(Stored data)
==============================

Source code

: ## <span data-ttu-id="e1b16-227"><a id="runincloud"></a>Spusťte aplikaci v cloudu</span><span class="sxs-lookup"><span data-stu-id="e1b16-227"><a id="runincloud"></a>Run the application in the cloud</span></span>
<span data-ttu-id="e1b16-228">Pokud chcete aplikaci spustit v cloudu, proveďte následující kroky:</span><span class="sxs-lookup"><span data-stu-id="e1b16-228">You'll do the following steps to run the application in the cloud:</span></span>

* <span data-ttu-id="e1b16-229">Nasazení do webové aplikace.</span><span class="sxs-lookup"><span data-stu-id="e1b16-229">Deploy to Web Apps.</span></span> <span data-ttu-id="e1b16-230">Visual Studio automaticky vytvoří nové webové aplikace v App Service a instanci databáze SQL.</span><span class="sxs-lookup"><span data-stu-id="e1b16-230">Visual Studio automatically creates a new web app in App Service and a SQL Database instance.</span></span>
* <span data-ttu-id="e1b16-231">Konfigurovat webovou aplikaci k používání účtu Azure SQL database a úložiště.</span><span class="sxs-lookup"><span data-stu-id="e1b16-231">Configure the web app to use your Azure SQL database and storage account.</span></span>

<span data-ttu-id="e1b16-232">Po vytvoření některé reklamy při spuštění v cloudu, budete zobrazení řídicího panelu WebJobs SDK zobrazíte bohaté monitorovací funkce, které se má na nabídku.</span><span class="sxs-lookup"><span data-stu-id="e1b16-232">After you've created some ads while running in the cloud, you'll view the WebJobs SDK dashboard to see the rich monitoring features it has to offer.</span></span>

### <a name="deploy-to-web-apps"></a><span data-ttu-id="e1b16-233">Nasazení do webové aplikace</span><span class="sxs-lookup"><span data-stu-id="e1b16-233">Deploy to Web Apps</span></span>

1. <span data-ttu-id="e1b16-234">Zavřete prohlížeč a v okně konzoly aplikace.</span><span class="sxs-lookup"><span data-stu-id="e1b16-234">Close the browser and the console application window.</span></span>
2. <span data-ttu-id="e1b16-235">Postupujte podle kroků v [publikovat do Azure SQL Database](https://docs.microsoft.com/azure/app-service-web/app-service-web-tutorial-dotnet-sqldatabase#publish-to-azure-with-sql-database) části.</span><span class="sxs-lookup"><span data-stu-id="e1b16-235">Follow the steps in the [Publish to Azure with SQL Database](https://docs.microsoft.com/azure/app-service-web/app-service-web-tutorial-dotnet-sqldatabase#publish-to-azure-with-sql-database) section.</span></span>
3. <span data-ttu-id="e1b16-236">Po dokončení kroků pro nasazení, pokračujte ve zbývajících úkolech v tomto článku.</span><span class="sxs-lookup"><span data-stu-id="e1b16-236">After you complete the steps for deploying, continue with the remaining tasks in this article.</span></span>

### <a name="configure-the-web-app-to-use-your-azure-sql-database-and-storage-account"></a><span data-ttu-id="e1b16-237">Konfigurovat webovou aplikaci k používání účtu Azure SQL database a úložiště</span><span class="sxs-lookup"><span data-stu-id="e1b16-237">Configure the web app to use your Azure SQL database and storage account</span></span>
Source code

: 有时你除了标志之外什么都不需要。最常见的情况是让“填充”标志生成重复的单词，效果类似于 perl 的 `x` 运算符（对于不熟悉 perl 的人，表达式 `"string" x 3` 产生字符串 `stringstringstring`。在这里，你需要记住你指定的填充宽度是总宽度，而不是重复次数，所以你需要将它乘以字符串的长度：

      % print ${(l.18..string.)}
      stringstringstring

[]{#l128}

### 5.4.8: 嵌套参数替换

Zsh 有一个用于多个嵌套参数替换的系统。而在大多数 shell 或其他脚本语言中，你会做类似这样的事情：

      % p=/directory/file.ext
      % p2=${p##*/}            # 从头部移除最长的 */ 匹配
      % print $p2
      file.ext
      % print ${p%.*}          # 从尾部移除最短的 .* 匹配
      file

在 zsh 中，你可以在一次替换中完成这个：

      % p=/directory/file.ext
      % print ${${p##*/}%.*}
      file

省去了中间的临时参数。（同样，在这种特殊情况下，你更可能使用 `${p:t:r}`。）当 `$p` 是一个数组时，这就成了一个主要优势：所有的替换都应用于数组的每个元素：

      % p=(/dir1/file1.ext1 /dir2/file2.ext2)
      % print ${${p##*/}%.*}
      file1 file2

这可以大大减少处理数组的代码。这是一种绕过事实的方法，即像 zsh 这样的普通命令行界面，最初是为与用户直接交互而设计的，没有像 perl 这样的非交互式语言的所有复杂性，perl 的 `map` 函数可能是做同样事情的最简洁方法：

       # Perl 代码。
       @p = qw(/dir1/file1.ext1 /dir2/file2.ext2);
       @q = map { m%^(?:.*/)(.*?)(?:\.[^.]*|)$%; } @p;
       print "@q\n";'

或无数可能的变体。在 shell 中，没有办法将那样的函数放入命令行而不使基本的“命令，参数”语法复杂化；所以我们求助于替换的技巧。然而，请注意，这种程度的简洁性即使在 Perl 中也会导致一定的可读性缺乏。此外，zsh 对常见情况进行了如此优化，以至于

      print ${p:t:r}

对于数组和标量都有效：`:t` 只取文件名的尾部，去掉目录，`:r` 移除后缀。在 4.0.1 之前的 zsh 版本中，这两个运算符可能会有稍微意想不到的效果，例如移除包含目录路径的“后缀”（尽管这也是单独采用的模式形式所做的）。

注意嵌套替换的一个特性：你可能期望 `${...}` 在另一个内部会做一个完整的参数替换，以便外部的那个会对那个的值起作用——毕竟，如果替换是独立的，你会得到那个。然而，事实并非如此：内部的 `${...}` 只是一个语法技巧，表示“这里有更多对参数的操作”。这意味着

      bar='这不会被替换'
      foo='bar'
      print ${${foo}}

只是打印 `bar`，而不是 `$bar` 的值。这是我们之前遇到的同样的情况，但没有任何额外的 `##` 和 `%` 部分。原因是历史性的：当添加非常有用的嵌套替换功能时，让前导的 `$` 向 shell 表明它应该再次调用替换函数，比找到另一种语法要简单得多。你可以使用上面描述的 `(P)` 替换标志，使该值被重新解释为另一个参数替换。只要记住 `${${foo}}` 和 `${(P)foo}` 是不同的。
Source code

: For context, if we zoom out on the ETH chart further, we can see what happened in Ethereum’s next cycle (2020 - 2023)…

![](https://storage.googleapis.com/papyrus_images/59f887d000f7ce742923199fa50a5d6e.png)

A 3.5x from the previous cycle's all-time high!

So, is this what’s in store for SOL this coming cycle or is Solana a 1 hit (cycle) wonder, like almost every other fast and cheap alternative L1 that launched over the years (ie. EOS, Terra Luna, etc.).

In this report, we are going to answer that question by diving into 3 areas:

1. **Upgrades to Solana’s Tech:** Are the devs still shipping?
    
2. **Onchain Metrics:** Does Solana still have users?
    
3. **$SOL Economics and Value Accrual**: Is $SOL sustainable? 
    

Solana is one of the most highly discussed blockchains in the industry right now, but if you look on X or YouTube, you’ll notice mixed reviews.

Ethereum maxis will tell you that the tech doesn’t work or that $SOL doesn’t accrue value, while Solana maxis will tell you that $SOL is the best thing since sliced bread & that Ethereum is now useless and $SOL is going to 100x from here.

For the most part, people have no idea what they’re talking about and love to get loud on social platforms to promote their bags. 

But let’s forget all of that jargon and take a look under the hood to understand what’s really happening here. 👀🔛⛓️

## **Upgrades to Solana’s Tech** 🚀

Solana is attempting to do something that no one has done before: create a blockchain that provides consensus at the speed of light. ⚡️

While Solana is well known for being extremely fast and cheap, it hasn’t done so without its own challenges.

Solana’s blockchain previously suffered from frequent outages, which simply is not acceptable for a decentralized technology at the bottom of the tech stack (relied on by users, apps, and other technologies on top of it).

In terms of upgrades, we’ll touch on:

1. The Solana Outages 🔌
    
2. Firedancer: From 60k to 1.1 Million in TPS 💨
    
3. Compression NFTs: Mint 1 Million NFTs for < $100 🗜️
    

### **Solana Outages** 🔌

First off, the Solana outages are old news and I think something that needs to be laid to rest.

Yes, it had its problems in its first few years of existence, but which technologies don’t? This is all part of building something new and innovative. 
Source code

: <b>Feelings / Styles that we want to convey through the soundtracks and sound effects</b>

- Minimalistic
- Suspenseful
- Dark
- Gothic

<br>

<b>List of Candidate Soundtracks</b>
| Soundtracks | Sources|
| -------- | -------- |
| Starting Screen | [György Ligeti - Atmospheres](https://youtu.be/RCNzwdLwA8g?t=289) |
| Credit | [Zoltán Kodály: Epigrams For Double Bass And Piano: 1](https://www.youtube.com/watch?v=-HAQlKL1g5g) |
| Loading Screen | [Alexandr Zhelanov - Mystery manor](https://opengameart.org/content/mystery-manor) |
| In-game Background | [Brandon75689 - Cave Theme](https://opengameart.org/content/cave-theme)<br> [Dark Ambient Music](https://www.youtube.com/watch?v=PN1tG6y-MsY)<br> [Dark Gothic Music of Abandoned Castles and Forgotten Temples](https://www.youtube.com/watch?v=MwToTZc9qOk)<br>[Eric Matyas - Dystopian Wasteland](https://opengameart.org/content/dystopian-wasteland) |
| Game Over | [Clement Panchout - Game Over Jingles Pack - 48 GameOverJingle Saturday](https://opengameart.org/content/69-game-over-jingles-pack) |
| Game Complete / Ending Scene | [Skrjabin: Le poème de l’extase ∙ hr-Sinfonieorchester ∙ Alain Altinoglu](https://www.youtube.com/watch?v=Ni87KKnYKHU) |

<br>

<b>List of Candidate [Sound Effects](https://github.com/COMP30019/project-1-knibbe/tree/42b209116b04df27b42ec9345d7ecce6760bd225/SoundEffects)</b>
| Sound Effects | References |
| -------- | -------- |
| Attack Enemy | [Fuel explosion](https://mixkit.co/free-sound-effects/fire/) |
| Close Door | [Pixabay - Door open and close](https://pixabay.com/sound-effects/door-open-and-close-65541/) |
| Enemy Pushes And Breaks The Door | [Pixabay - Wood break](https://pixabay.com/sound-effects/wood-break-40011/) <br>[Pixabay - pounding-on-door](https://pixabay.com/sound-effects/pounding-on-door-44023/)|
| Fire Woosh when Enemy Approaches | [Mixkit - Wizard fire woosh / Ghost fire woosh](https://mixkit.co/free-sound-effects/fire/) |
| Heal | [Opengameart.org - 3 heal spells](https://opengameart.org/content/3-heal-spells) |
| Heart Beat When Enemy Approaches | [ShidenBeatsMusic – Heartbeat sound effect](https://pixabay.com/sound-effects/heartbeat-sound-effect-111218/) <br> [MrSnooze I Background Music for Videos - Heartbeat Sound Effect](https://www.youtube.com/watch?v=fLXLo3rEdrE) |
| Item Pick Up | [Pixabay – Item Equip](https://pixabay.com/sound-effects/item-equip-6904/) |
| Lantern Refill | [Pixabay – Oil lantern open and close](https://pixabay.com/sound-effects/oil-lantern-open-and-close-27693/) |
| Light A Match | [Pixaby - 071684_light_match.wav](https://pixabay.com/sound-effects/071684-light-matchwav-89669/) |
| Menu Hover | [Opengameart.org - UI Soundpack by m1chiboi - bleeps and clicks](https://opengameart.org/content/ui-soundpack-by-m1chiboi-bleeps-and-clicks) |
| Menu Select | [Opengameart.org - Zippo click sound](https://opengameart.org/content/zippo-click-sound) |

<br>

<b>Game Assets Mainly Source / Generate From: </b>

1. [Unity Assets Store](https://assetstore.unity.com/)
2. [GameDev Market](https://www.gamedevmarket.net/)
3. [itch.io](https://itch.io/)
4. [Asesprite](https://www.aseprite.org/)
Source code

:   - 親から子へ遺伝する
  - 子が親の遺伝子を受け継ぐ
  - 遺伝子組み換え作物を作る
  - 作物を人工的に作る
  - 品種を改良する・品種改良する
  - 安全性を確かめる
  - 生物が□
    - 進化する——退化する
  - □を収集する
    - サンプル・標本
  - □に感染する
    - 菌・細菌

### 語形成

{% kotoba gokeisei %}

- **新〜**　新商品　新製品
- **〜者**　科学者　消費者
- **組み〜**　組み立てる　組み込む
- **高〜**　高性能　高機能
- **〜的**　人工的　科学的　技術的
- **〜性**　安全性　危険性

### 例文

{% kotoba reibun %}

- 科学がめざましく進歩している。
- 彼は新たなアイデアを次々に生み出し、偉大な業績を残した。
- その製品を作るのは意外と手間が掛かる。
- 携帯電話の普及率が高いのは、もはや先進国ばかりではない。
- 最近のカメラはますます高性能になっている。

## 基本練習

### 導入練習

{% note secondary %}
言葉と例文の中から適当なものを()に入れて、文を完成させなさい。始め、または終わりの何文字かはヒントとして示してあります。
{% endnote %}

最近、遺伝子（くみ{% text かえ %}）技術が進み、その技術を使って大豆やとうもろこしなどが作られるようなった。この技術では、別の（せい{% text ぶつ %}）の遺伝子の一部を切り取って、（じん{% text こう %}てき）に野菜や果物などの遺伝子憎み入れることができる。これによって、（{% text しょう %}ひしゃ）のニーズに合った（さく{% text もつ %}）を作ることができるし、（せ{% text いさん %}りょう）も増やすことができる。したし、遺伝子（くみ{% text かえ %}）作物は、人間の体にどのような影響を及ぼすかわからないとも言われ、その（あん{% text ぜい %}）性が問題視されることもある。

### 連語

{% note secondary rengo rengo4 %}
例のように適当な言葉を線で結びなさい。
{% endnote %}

==============================

▶ _WHAT THE TASK ASKS_
Find each line above that contains the string "Background" and copy those lines out in full.

▶ _RESPONSE BELOW_
| In-game Background | [Brandon75689 - Cave Theme](https://opengameart.org/content/cave-theme)<br> [Dark Ambient Music](https://www.youtube.com/watch?v=PN1tG6y-MsY)<br> [Dark Gothic Music of Abandoned Castles and Forgotten Temples](https://www.youtube.com/watch?v=MwToTZc9qOk)<br>[Eric Matyas - Dystopian Wasteland](https://opengameart.org/content/dystopian-wasteland) |
| Heart Beat When Enemy Approaches | [ShidenBeatsMusic – Heartbeat sound effect](https://pixabay.com/sound-effects/heartbeat-sound-effect-111218/) <br> [MrSnooze I Background Music for Videos - Heartbeat Sound Effect](https://www.youtube.com/watch?v=fLXLo3rEdrE) |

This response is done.